Türkiye Büyük Millet Meclisi’nin açılışıyla birlikte eline ilk aldığı kağıt Suriye ve Irak ile ilgili tezkere oldu. Muhalefetin klasik muhalefet faaliyeti çerçevesinde karşı çıktığı tezkere, Ak Parti ve MHP oylarıyla kabul edildi. Batı ülkeleri tezkerenin kabul edilmesiyle derin bir nefes aldılar.
Fransız, İngiliz ve ABD gazetelerine bakıldığı zaman Türkiye savaşa girmek için kolları sıvadı. Batı basınındaki algı bu yönde. Batılı ülkeler tezkereyi savaş ilanı olarak görmeyi tercih etti.
Le Monde gazetesindeki “Ankara, Kobani’nin düşmesini engellemek için her şeyi yapma sözü verdi” başlıklı haberde Türkiye’yi ön cepheye iten, geride duran Batılılara da “Az derin nefes alın” diyen bir işgüzarlığın ipuçları gizli.
Batı, eski adı Irak Şam İslam Devleti olan ve adını İslam Devleti olarak değiştiren örgütten son derece rahatsız ancak elini taşın altına koymak istemiyor. Ankara’yı önce IŞİD’e destek suçlamasıyla köşeye sıkıştıran ülkeler, tezkereden sonra Türkiye’yi ön sıralara doğru itiyor.
49 konsolosluk görevlisinin serbest bırakıldığı gün, CNN International kanalında gün boyu “Neden bırakıldılar” sorusunu yineleyen bir yaklaşım, attığı bütün iftiraları unutmuş görünüyor.
İran rahatsızlığını ifade ederken, Washington tezkereden duyduğu memnuniyeti duyurdu.

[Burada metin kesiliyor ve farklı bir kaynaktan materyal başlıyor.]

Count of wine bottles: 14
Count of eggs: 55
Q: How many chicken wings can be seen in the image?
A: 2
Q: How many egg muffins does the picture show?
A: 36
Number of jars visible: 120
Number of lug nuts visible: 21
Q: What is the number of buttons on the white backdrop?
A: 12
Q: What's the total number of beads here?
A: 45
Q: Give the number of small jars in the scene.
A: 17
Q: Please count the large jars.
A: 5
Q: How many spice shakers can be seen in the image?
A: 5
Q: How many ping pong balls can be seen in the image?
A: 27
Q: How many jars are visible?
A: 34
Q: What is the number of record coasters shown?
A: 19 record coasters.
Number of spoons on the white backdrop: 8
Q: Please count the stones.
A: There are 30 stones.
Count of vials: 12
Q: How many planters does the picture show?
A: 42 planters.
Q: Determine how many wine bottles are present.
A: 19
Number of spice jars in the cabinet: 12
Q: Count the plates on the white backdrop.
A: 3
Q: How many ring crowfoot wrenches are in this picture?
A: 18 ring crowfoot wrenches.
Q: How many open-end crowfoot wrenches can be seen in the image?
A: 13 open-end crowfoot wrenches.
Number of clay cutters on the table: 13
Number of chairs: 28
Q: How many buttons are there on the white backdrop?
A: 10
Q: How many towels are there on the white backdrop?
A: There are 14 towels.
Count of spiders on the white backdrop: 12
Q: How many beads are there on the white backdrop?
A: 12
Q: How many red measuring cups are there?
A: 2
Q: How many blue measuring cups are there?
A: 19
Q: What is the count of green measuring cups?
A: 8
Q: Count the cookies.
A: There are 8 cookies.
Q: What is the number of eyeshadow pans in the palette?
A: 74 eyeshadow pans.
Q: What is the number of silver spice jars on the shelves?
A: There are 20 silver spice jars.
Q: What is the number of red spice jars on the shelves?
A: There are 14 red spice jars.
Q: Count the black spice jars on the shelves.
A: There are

İran Dışişleri Bakanı Cevad Zarif, Dışişleri Bakanı Mevlut Çavuşoğlu’nu arayarak ülkesinin rahatsızlığının dile getirdi.
Amerikan Dışişleri Bakanlığı açıklamasında, tezkerenin kabul edilmesinin memnuniyetle karşılandığı ifade edildi.
Ankara, kuşkusuz bütün bu diplomatik katakullilerin farkında...
İşte bu yüzden Cumhurbaşkanı Recep Tayyip Erdoğan’ın TBMM açılış konuşmasında kullandığı
“Türkiye geçici çözümlerde kullanılacak bir ülke değildir,” cümlesi stratejik bir noktaya işaret etmektedir.
Tabi TBMM açılışının kulaklarda kalan bir başka vurgusunun da TBMM Başkanı Cemil Çiçek’in “IŞİD’tiğimiz ve IŞİD’mediğimiz terör örgütleri” cümlesinde saklı olduğunu burada belirtek gerekiyor.
Gurbette, memlekette bayram
Kurban Bayramı geldi. Fransa’da yaşadığım 11 yıl boyunca kocaman bir boşluk hissi yaratan bayramlar yerini tatlı bir telaşa bıraktı. Şimdi siz kurban kesim yerlerine gidip kurbanlarınızı keserken, Avrupa’da yaşayan Türkler şehirlerin uzağında bulunan kurban kesim yerlerine gidip, kurbanlarını kesecekler. Yapılanın hayvan katliamı değil, dini bir ibadet olduğunu anlatmaya çalışacaklar. Ezan okunmayan camilerine gidip, namazlarını kılacaklar. Onlar bayram yaparken, komşular anlamsız bakışlarla bakacak... Her adımda “memleketim neredesin?” diyecekler... Bayramlar, gurbetin gurbet olduğunun en yoğun şekilde hissedildiği zamanlardır. Önce gurbetteki okurlarımızın, sonra memleketteki dostlarımızın Kurban Bayramı mübarek olsun.